** BEGIN **

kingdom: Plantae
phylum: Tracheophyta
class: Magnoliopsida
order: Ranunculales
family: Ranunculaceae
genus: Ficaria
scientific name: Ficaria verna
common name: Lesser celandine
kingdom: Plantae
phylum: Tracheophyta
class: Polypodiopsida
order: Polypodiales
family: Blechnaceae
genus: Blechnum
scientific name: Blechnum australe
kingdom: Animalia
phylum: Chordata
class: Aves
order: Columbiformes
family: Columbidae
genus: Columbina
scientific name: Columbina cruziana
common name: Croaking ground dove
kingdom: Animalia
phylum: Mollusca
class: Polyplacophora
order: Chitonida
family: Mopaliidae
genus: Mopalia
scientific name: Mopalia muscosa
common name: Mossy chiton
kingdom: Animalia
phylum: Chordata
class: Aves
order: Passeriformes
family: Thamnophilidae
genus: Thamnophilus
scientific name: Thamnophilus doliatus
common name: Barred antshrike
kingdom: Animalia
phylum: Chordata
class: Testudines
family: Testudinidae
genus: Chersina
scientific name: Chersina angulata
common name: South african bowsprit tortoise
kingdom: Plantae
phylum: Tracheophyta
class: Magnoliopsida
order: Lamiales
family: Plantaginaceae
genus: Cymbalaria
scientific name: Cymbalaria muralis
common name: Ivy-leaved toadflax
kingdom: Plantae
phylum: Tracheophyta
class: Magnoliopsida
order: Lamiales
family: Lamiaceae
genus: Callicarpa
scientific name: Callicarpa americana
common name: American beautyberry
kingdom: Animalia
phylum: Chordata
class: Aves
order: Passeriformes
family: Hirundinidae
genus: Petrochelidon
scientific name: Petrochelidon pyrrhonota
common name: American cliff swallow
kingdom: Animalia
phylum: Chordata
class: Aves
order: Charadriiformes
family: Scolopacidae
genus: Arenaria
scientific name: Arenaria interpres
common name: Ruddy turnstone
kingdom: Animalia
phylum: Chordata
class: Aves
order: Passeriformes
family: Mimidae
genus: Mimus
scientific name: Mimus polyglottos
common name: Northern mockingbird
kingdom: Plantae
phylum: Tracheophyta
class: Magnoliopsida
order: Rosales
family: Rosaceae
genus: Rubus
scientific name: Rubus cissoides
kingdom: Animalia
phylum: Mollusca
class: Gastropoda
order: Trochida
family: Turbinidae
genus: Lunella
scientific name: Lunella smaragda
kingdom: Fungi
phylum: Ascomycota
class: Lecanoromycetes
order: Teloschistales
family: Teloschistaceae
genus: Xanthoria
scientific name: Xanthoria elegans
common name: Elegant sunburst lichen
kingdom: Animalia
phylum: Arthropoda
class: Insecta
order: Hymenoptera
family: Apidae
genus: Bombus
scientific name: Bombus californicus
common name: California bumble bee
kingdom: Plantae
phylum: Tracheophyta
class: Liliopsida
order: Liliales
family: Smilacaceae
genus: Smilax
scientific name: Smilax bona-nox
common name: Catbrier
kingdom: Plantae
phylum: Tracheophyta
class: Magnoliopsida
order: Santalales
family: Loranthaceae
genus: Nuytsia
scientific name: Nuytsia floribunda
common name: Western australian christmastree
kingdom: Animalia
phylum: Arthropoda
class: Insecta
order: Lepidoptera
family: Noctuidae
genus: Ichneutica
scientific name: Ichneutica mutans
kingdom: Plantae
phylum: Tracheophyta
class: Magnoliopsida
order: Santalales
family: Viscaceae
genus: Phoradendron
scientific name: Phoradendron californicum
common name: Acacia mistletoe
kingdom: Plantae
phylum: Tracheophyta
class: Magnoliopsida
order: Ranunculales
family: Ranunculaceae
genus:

** END **

> **Written request**:
Lay out every line of the entries above as a Markdown table with two columns, Row and Line. Number the rows and leave out blank lines.

> **Task response**:
| Row | Line |
|---|---|
| 1 | kingdom: Plantae |
| 2 | phylum: Tracheophyta |
| 3 | class: Magnoliopsida |
| 4 | order: Ranunculales |
| 5 | family: Ranunculaceae |
| 6 | genus: Ficaria |
| 7 | scientific name: Ficaria verna |
| 8 | common name: Lesser celandine |
| 9 | kingdom: Plantae |
| 10 | phylum: Tracheophyta |
| 11 | class: Polypodiopsida |
| 12 | order: Polypodiales |
| 13 | family: Blechnaceae |
| 14 | genus: Blechnum |
| 15 | scientific name: Blechnum australe |
| 16 | kingdom: Animalia |
| 17 | phylum: Chordata |
| 18 | class: Aves |
| 19 | order: Columbiformes |
| 20 | family: Columbidae |
| 21 | genus: Columbina |
| 22 | scientific name: Columbina cruziana |
| 23 | common name: Croaking ground dove |
| 24 | kingdom: Animalia |
| 25 | phylum: Mollusca |
| 26 | class: Polyplacophora |
| 27 | order: Chitonida |
| 28 | family: Mopaliidae |
| 29 | genus: Mopalia |
| 30 | scientific name: Mopalia muscosa |
| 31 | common name: Mossy chiton |
| 32 | kingdom: Animalia |
| 33 | phylum: Chordata |
| 34 | class: Aves |
| 35 | order: Passeriformes |
| 36 | family: Thamnophilidae |
| 37 | genus: Thamnophilus |
| 38 | scientific name: Thamnophilus doliatus |
| 39 | common name: Barred antshrike |
| 40 | kingdom: Animalia |
| 41 | phylum: Chordata |
| 42 | class: Testudines |
| 43 | family: Testudinidae |
| 44 | genus: Chersina |
| 45 | scientific name: Chersina angulata |
| 46 | common name: South african bowsprit tortoise |
| 47 | kingdom: Plantae |
| 48 | phylum: Tracheophyta |
| 49 | class: Magnoliopsida |
| 50 | order: Lamiales |
| 51 | family: Plantaginaceae |
| 52 | genus: Cymbalaria |
| 53 | scientific name: Cymbalaria muralis |
| 54 | common name: Ivy-leaved toadflax |
| 55 | kingdom: Plantae |
| 56 | phylum: Tracheophyta |
| 57 | class: Magnoliopsida |
| 58 | order: Lamiales |
| 59 | family: Lamiaceae |
| 60 | genus: Callicarpa |
| 61 | scientific name: Callicarpa americana |
| 62 | common name: American beautyberry |
| 63 | kingdom: Animalia |
| 64 | phylum: Chordata |
| 65 | class: Aves |
| 66 | order: Passeriformes |
| 67 | family: Hirundinidae |
| 68 | genus: Petrochelidon |
| 69 | scientific name: Petrochelidon pyrrhonota |
| 70 | common name: American cliff swallow |
| 71 | kingdom: Animalia |
| 72 | phylum: Chordata |
| 73 | class: Aves |
| 74 | order: Charadriiformes |
| 75 | family: Scolopacidae |
| 76 | genus: Arenaria |
| 77 | scientific name: Arenaria interpres |
| 78 | common name: Ruddy turnstone |
| 79 | kingdom: Animalia |
| 80 | phylum: Chordata |
| 81 | class: Aves |
| 82 | order: Passeriformes |
| 83 | family: Mimidae |
| 84 | genus: Mimus |
| 85 | scientific name: Mimus polyglottos |
| 86 | common name: Northern mockingbird |
| 87 | kingdom: Plantae |
| 88 | phylum: Tracheophyta |
| 89 | class: Magnoliopsida |
| 90 | order: Rosales |
| 91 | family: Rosaceae |
| 92 | genus: Rubus |
| 93 | scientific name: Rubus cissoides |
| 94 | kingdom: Animalia |
| 95 | phylum: Mollusca |
| 96 | class: Gastropoda |
| 97 | order: Trochida |
| 98 | family: Turbinidae |
| 99 | genus: Lunella |
| 100 | scientific name: Lunella smaragda |
| 101 | kingdom: Fungi |
| 102 | phylum: Ascomycota |
| 103 | class: Lecanoromycetes |
| 104 | order: Teloschistales |
| 105 | family: Teloschistaceae |
| 106 | genus: Xanthoria |
| 107 | scientific name: Xanthoria elegans |
| 108 | common name: Elegant sunburst lichen |
| 109 | kingdom: Animalia |
| 110 | phylum: Arthropoda |
| 111 | class: Insecta |
| 112 | order: Hymenoptera |
| 113 | family: Apidae |
| 114 | genus: Bombus |
| 115 | scientific name: Bombus californicus |
| 116 | common name: California bumble bee |
| 117 | kingdom: Plantae |
| 118 | phylum: Tracheophyta |
| 119 | class: Liliopsida |
| 120 | order: Liliales |
| 121 | family: Smilacaceae |
| 122 | genus: Smilax |
| 123 | scientific name: Smilax bona-nox |
| 124 | common name: Catbrier |
| 125 | kingdom: Plantae |
| 126 | phylum: Tracheophyta |
| 127 | class: Magnoliopsida |
| 128 | order: Santalales |
| 129 | family: Loranthaceae |
| 130 | genus: Nuytsia |
| 131 | scientific name: Nuytsia floribunda |
| 132 | common name: Western australian christmastree |
| 133 | kingdom: Animalia |
| 134 | phylum: Arthropoda |
| 135 | class: Insecta |
| 136 | order: Lepidoptera |
| 137 | family: Noctuidae |
| 138 | genus: Ichneutica |
| 139 | scientific name: Ichneutica mutans |
| 140 | kingdom: Plantae |
| 141 | phylum: Tracheophyta |
| 142 | class: Magnoliopsida |
| 143 | order: Santalales |
| 144 | family: Viscaceae |
| 145 | genus: Phoradendron |
| 146 | scientific name: Phoradendron californicum |
| 147 | common name: Acacia mistletoe |
| 148 | kingdom: Plantae |
| 149 | phylum: Tracheophyta |
| 150 | class: Magnoliopsida |
| 151 | order: Ranunculales |
| 152 | family: Ranunculaceae |
| 153 | genus: |